The Ethics of Web Scraping

Because web scraping involves the collection of data produced by and about others, it’s important to consider all the potential ethical and legal implications of your project. Prior to your project, you should make sure you understand any relevant copyright, privacy, and security issues. Here are some steps you might take:

Web Scraping Tools

After considering the ethics surrounding your web scraping project, an important next step is to select a tool to fit your research needs. Web scrapers can range from out-of-the-box tools, like manual browser extensions and desktop applications, to programmatic tools that automate the process but require coding or command-line skills. The features and capabilities of web scraping tools vary widely, so you will need to determine which tool strikes the right balance between 1) meeting your project needs and 2) the time and effort required to learn how to use it. Some tools have subscription fees, but many are free and open source, or at least have free versions.

This guide provides listings of web scraping tools organized into two categories, Out-of-the-Box Tools and Programmatic Tools.

Out-of-Box Tools

  • Desktop Applications: Downloading one of these tools to your computer can often provide familiar interface features and generally easy-to-learn workflows. These tools are often quite powerful, as they are usually designed for enterprise contexts. They sometimes come with data storage or subscription fees.
  • Web Browser Extensions: These tools allow you to install an extension or plugin to your Chrome or Firefox browser. They often require more manual work since you will have to visit each webpage with the desired data and select what you want to collect.
  • Web-based Applications: Web applications provide many of the same benefits of desktop applications. But, instead of downloading the software, you will need an Internet connection and web browser to use the the app online. These tools are also less likely to have subscription fees and the data storage limit will depend on the space available on your computer.

Programmatic Tools

  • Application Programming Interfaces (APIs):Technically, a web scraping tool is an Application Programming Interface (API) in that it enables you to interact with data stored on a server. Many data sources (like Google, Amazon, Facebook, and Twitter) have their own APIs that can help you gather data. Whenever possible, you should use the API provided by the owner of the content you want to collect. This will not only save you time and effort, but also help ensure that your data collection process follows the requirements of the data owner.

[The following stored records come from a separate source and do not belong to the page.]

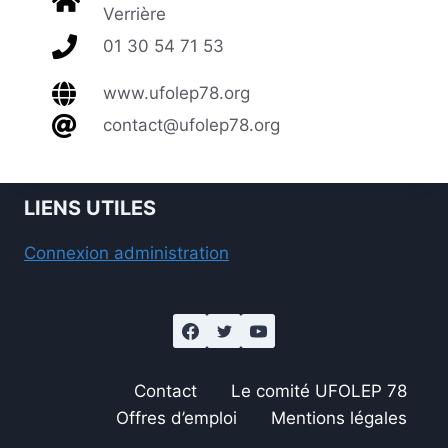
Verrière
01 30 54 71 53
www.ufolep78.org
contact@ufolep78.org
LIENS UTILES
Connexion administration
Contact
Le comité UFOLEP 78
Offres d’emploi
Mentions légales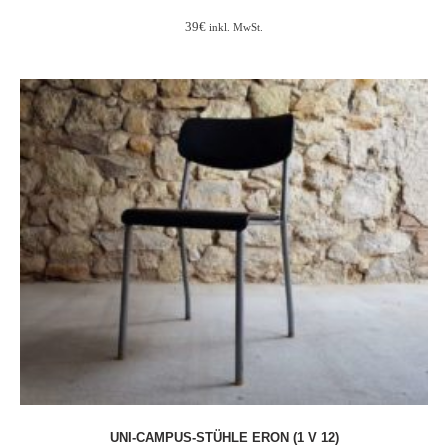
39
€
inkl. MwSt.
UNI-CAMPUS-STÜHLE ERON (1 V 12)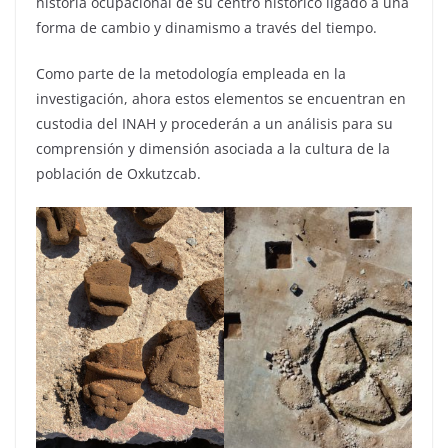
historia ocupacional de su centro histórico ligado a una
forma de cambio y dinamismo a través del tiempo.
Como parte de la metodología empleada en la
investigación, ahora estos elementos se encuentran en
custodia del INAH y procederán a un análisis para su
comprensión y dimensión asociada a la cultura de la
población de Oxkutzcab.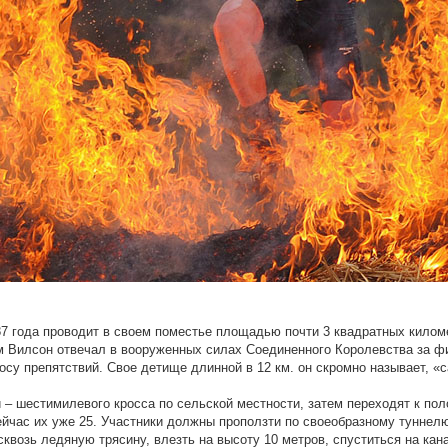
87 года проводит в своем поместье площадью почти 3 квадратных килом
Вилсон отвечал в вооруженных силах Соединенного Королевства за физ
су препятствий. Свое детище длинной в 12 км. он скромно называет, «
 – шестимилевого кросса по сельской местности, затем переходят к поло
сейчас их уже 25. Участники должны проползти по своеобразному туннел
возь ледяную трясину, влезть на высоту 10 метров, спуститься на кана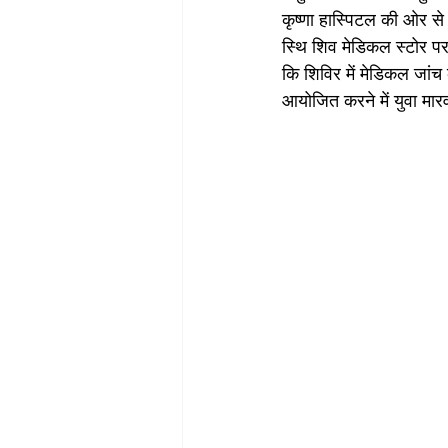
कृष्णा हास्पिटल की ओर से
स्थि शिव मेडिकल स्टोर पर
कि शिविर में मेडिकल जां
आयोजित करने में युवा मार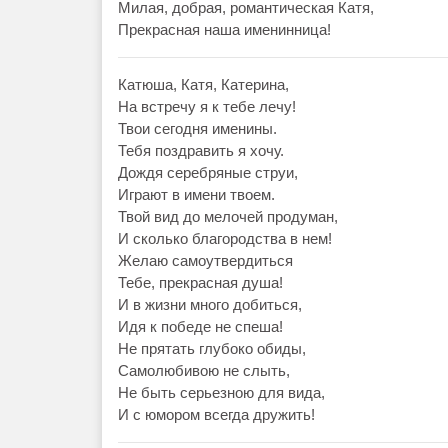
Милая, добрая, романтическая Катя,
Прекрасная наша именинница!
Катюша, Катя, Катерина,
На встречу я к тебе лечу!
Твои сегодня именины.
Тебя поздравить я хочу.
Дождя серебряные струи,
Играют в имени твоем.
Твой вид до мелочей продуман,
И сколько благородства в нем!
Желаю самоутвердиться
Тебе, прекрасная душа!
И в жизни много добиться,
Идя к победе не спеша!
Не прятать глубоко обиды,
Самолюбивою не слыть,
Не быть серьезною для вида,
И с юмором всегда дружить!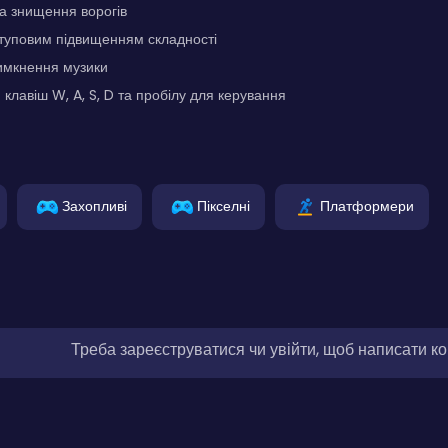
та знищення ворогів
оступовим підвищенням складності
имкнення музики
клавіш W, A, S, D та пробілу для керування
Захопливі
Пікселні
Платформери
Треба зареєструватися чи увійти, щоб написати к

    Because there are a great many APIs, this guide does not list specific ones. Here are a few places you can learn more about the available API tools:
  • Command-line Tools: Like desktop and web applications, these tools can be quite powerful and robust. However, these tools do not have a graphical user interface (GUI) and must be run using text-based, command-line interface (CLI). CLIs come pre-installed on computers, like the Command Prompt or PowerShell for Windows, the Terminal for Mac, the Bash shell for Linux, and the Unix shell. There are several other CLIs that you can download. To run the program, you will have to download it to your computer and enter computer commands into the CLI. Documentation for the commands are provided by the program creators, and you can usually find examples and tutorials online.
  • Programming Languages: For large scale, complex scraping projects, the best option might be a software package or library within a programming language because you can write scripts that do exactly what you need, from start to finish. These tools may require more up front learning, if you're not already familiar with coding in the programming language. These tools usually come with helpful documentation provided by their creators, and you can usually find lots of examples and tutorials that can help you get started.